Senior Director, Cell Therapy Manufacturing Network F&E Lead

You will

• Establish user requirements and facility design standards for cell therapy manufacturing; develop risk-based contamination control approaches that account for open and closed processing, personnel gowning regimes, environmental monitoring, and the unique biological risks inherent in patient-derived cellular materials 

• Collaborate with Global Real Estate and Engineering to evaluate network expansion opportunities; provide cell therapy-specific input on site selection criteria, facility requirements, infrastructure needs, and operational considerations  

• Provide input to and/or lead engineering studies to inform capital investment decisions, site master planning, new technology adoption or platform changes   

• Provide input to and participate in the established capital execution governance framework, planning and reporting 

• Lead identification and assessment of facility-related risks across existing sites and new-build programs, single points of failure in critical utilities, environmental control gaps, safety and infrastructure risks and develop mitigation strategies that inform capital prioritization and operational decisions 

• Harmonize F&E operating models across existing supply sites by identifying opportunities for standardization, shared processes, common resource models, operating costs and aligned ways of working; develop a roadmap to bring consistency without disrupting ongoing operations 

• Support development and deployment of Digital and AI solutions for Facilities & Engineering across the supply network 

• Support implementation of new technology for existing F&E site teams—including training, resource planning, and adoption playbooks 

• Support SHE management review based on data inputs from the supply sites; identify trends, compliance gaps, and improvement opportunities across the network; 

• Provide input to cell therapy specific sustainability initiatives aligned with corporate strategy 

You have

• Education: Bachelor’s degree in engineering (Mechanical, Chemical, Civil/Structural, or Architectural Engineering); Master's degree preferred; professional engineering licensure (PE/CEng) desirable 

• Experience: Minimum 10 years in pharmaceutical/biotech facilities engineering with at least 5 years in a network, multi-site, or above-site role; direct experience with cell therapy, biologics, or ATMP manufacturing facility design strongly preferred; demonstrated experience developing user requirements and design standards for GMP facilities; involvement in greenfield or major expansion programs from conceptual design through operational handover 

• Technical Knowledge: Expert knowledge of contamination control strategy for aseptic and cell therapy environments, cleanroom design (ISO classifications), pharmaceutical HVAC systems, GMP facility requirements, Engineering Studies, and commissioning/qualification protocols; familiarity with sustainability frameworks and current regulatory expectations for cell therapy facility design 

• Skills: Engineering judgment, contamination control risk assessment, ability to develop standards and requirements, cross-functional collaboration, stakeholder influence across sites and the ability to translate manufacturing operational needs into facility design requirements; comfortable operating in a support and input role within matrixed governance structures  

• Systems: Familiarity with BIM (Building Information Modeling), CMMS (Computerized Maintenance Management Systems), environmental monitoring systems, and energy management platforms.

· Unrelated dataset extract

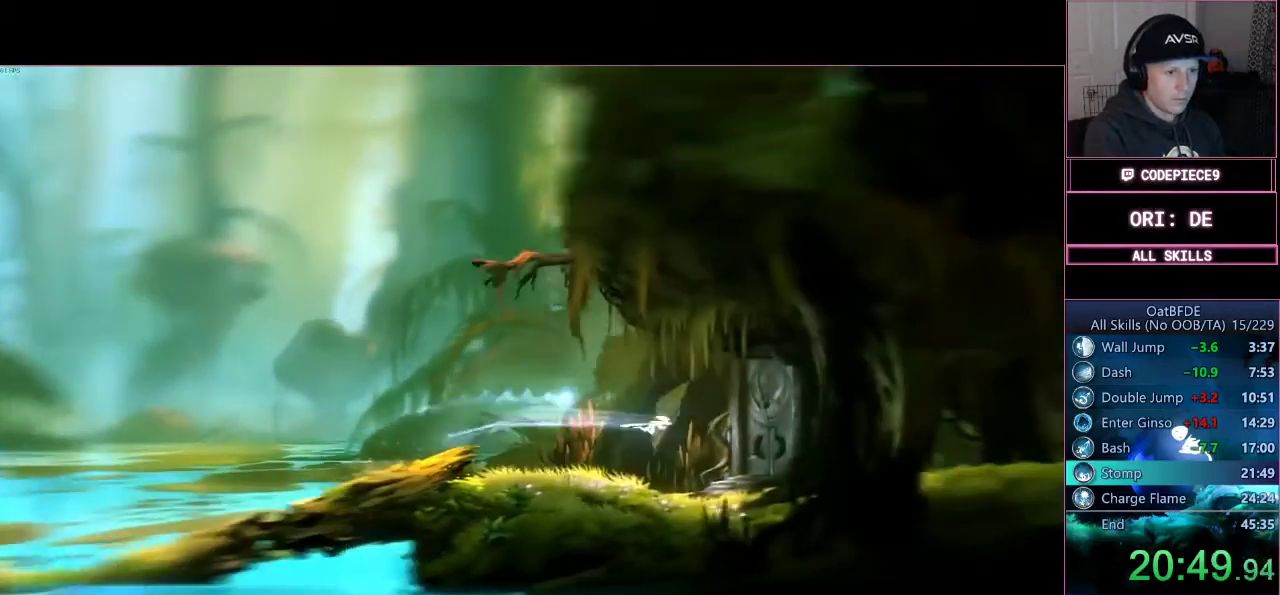
Gameplay with a controller (PlayStation layout); each line is a JSON object with the inputs held at the frame after it. "events" lists button and stick changes between this image and that frame as [ms after this image, input, new state], when the widget could be followed in between. Not read: R3.
{"buttons": [], "left_stick": "center", "right_stick": "center", "events": [[100, "SQUARE", "down"], [133, "L3", "up"], [200, "SQUARE", "up"], [233, "left_stick", "center"], [300, "SQUARE", "down"], [367, "SQUARE", "up"], [433, "SQUARE", "down"], [500, "SQUARE", "up"]]}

​The annual base pay for this position ranges from $185,000 to $278,000. Our positions offer eligibility for multiple incentives an opportunity to receive short-term incentive bonuses, equity-based awards for salaried roles and commissions for sales roles. Benefits offered include qualified retirement programs, paid time off (i.e., vacation, holiday, and leaves), as well as health, dental, and vision coverage in accordance with the terms of the applicable plans.

Date Posted

15-Jun-2026

Closing Date

09-Jul-2026

Our mission is to build an inclusive environment where equal employment opportunities are available to all applicants and employees. In furtherance of that mission, we welcome and consider applications from all qualified candidates, regardless of their protected characteristics. If you have a disability or special need that requires accommodation, please complete the corresponding section in the application form.

AstraZeneca embraces diversity and equality of opportunity. We are committed to building an inclusive and diverse team representing all backgrounds, with as wide a range of perspectives as possible, and harnessing industry-leading skills. We believe that the more inclusive we are, the better our work will be. We welcome and consider applications to join our team from all qualified candidates, regardless of their characteristics. We comply with all applicable laws and regulations on non-discrimination in employment (and recruitment), as well as work authorisation and employment eligibility verification requirements.